Dendrosenecio erici-rosenii
- Conservation status: Least Concern (IUCN 3.1)

Scientific classification
- Kingdom: Plantae
- Clade: Tracheophytes
- Clade: Angiosperms
- Clade: Eudicots
- Clade: Asterids
- Order: Asterales
- Family: Asteraceae
- Genus: Dendrosenecio
- Species: D. erici-rosenii
- Binomial name: Dendrosenecio erici-rosenii (R.E.Fr. & T.C.E.Fr.) E.B.Knox
- Synonyms: Senecio erici-rosenii R.E.Fr. & T.C.E.Fr.; Senecio johnstonii var. erici-rosenii (R.E.Fr. & T.C.E.Fr.) C.Jeffrey;

= Dendrosenecio erici-rosenii =

- Authority: (R.E.Fr. & T.C.E.Fr.) E.B.Knox
- Conservation status: LC
- Synonyms: Senecio erici-rosenii R.E.Fr. & T.C.E.Fr., Senecio johnstonii var. erici-rosenii (R.E.Fr. & T.C.E.Fr.) C.Jeffrey

Species of plant

Dendrosenecio erici-rosenii one of the East African giant groundsel and this one can be found on the Rwenzori Mountains, Virunga Mountains and the Mitumba Mountains. It is a species of the genus Dendrosenecio and is also a collection of reclassified Senecio species.

==Description==
Dendrosenecio erici-rosenii grows to 6 meters tall. The old leaves drop off and leave a very slender stem. Flower heads have very prominent yellow ray flowers.

==Distribution==
Dendrosenecio erici-rosenii is found more on sloping, better-drained soils on the Rwenzori, Virunga, and Mitumba mountains between 3,500 and 4,500 meters.
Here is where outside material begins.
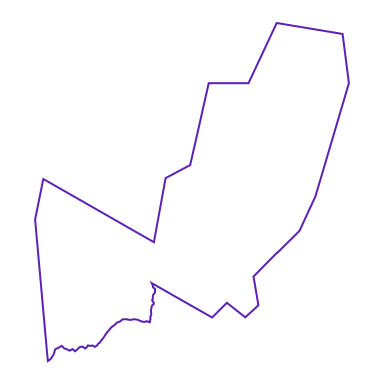 Unggai/Benna District, Eastern Highlands, Papua New Guinea
{"feature_id": "67681753B48115822979868", "entity_name": "Unggai/Benna District", "entity_type": "district", "adm_level": 2, "iso_a3": "PNG", "parent_name": "Papua New Guinea", "parent_adm1": "Eastern Highlands", "projection": "natural_earth1", "projection_center": [145.385, -6.1], "detail": "fine", "context": "isolated", "style": "outline", "palette": "violet", "viewbox_px": 384, "rotation_deg": 0, "n_neighbors": 0, "source": "geoboundaries", "source_scale": "gbopen_adm2", "svg_char_len": 1217}
<svg xmlns="http://www.w3.org/2000/svg" viewBox="0 0 384 384"><path d="M47.9,361.0L49.8,359.7L50.9,358.7L52.1,356.8L53.3,355.0L54.3,352.6L55.0,349.7L55.9,348.9L58.9,347.5L61.7,345.9L64.3,348.4L66.7,349.2L69.6,350.7L72.6,349.1L75.0,351.3L76.9,349.8L79.5,347.2L81.4,346.8L82.3,346.5L85.2,348.5L87.0,347.0L88.0,345.4L90.0,345.9L92.8,345.5L94.6,346.9L97.1,345.5L97.9,344.0L99.7,342.7L101.1,340.7L103.9,337.2L105.4,334.7L107.4,332.0L109.2,329.9L111.4,327.3L114.4,325.1L117.2,322.4L119.7,321.7L122.5,319.4L125.9,319.2L128.8,319.7L130.9,319.9L134.1,319.2L137.6,319.7L139.7,320.7L142.7,321.8L145.1,321.8L146.6,321.2L149.7,322.3L150.2,321.6L149.8,320.7L150.5,319.1L150.3,317.2L151.3,314.2L151.0,312.0L151.0,310.3L151.3,308.8L151.6,306.5L152.4,305.1L153.6,304.4L153.9,303.0L153.2,302.3L153.2,301.6L152.1,300.3L152.8,298.9L152.8,296.7L153.2,294.9L154.9,292.6L155.1,289.0L153.1,287.4L152.6,284.9L151.8,283.2L212.1,317.5L226.9,302.8L245.3,317.3L258.4,305.3L253.5,276.5L277.1,252.6L277.3,252.8L299.4,231.0L315.4,196.5L348.9,83.2L342.6,34.0L276.7,23.0L248.5,83.2L208.7,83.2L197.3,133.9L190.2,165.0L165.6,178.1L153.9,242.2L90.2,205.8L43.3,179.0L35.1,219.5L47.0,352.2L47.9,361.0Z" fill="none" stroke="#5b21b6" stroke-width="2"/></svg>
It is also found between 4,400 and 5,000 meters but does not produce flowers there.

==Infraspecific name synonymy==
The names for the giant groundsels have become somewhat confusing:
- Dendrosenecio erici-rosenii (R.E.Fr. & T.C.E.Fr.) E.B.Knox
  - Dendrosenecio erici-rosenii (R.E.Fr. & T.C.E.Fr.) E.B.Knox subsp. alticola (Mildbr.) E.B.Knox
    - Senecio adnivalis Stapf var. alticola (T.C.E.Fr.) Hedberg
    - Senecio adnivalis Stapf var. intermedia Hauman
    - Senecio alticola T.C.E.Fr. var. subcalvescens Hauman
    - Senecio johnstonii Oliv. var. alticola (T.C.E.Fr.) C.Jeffrey
    - Senecio refractisquamatus De Wild. var. intermedia (Hauman) Robyns
  - Dendrosenecio erici-rosenii (R.E.Fr. & T.C.E.Fr.) E.B.Knox subsp. erici-rosenii
    - Senecio erici-rosenii R.E.Fr. & T.C.E.Fr.
    - Senecio johnstonii Oliv. var. erici-rosenii (R.E.Fr. & T.C.E.Fr.) C.Jeffrey
    - Senecio kahuzicus Humb.
    - Senecio longeligulatus De Wild.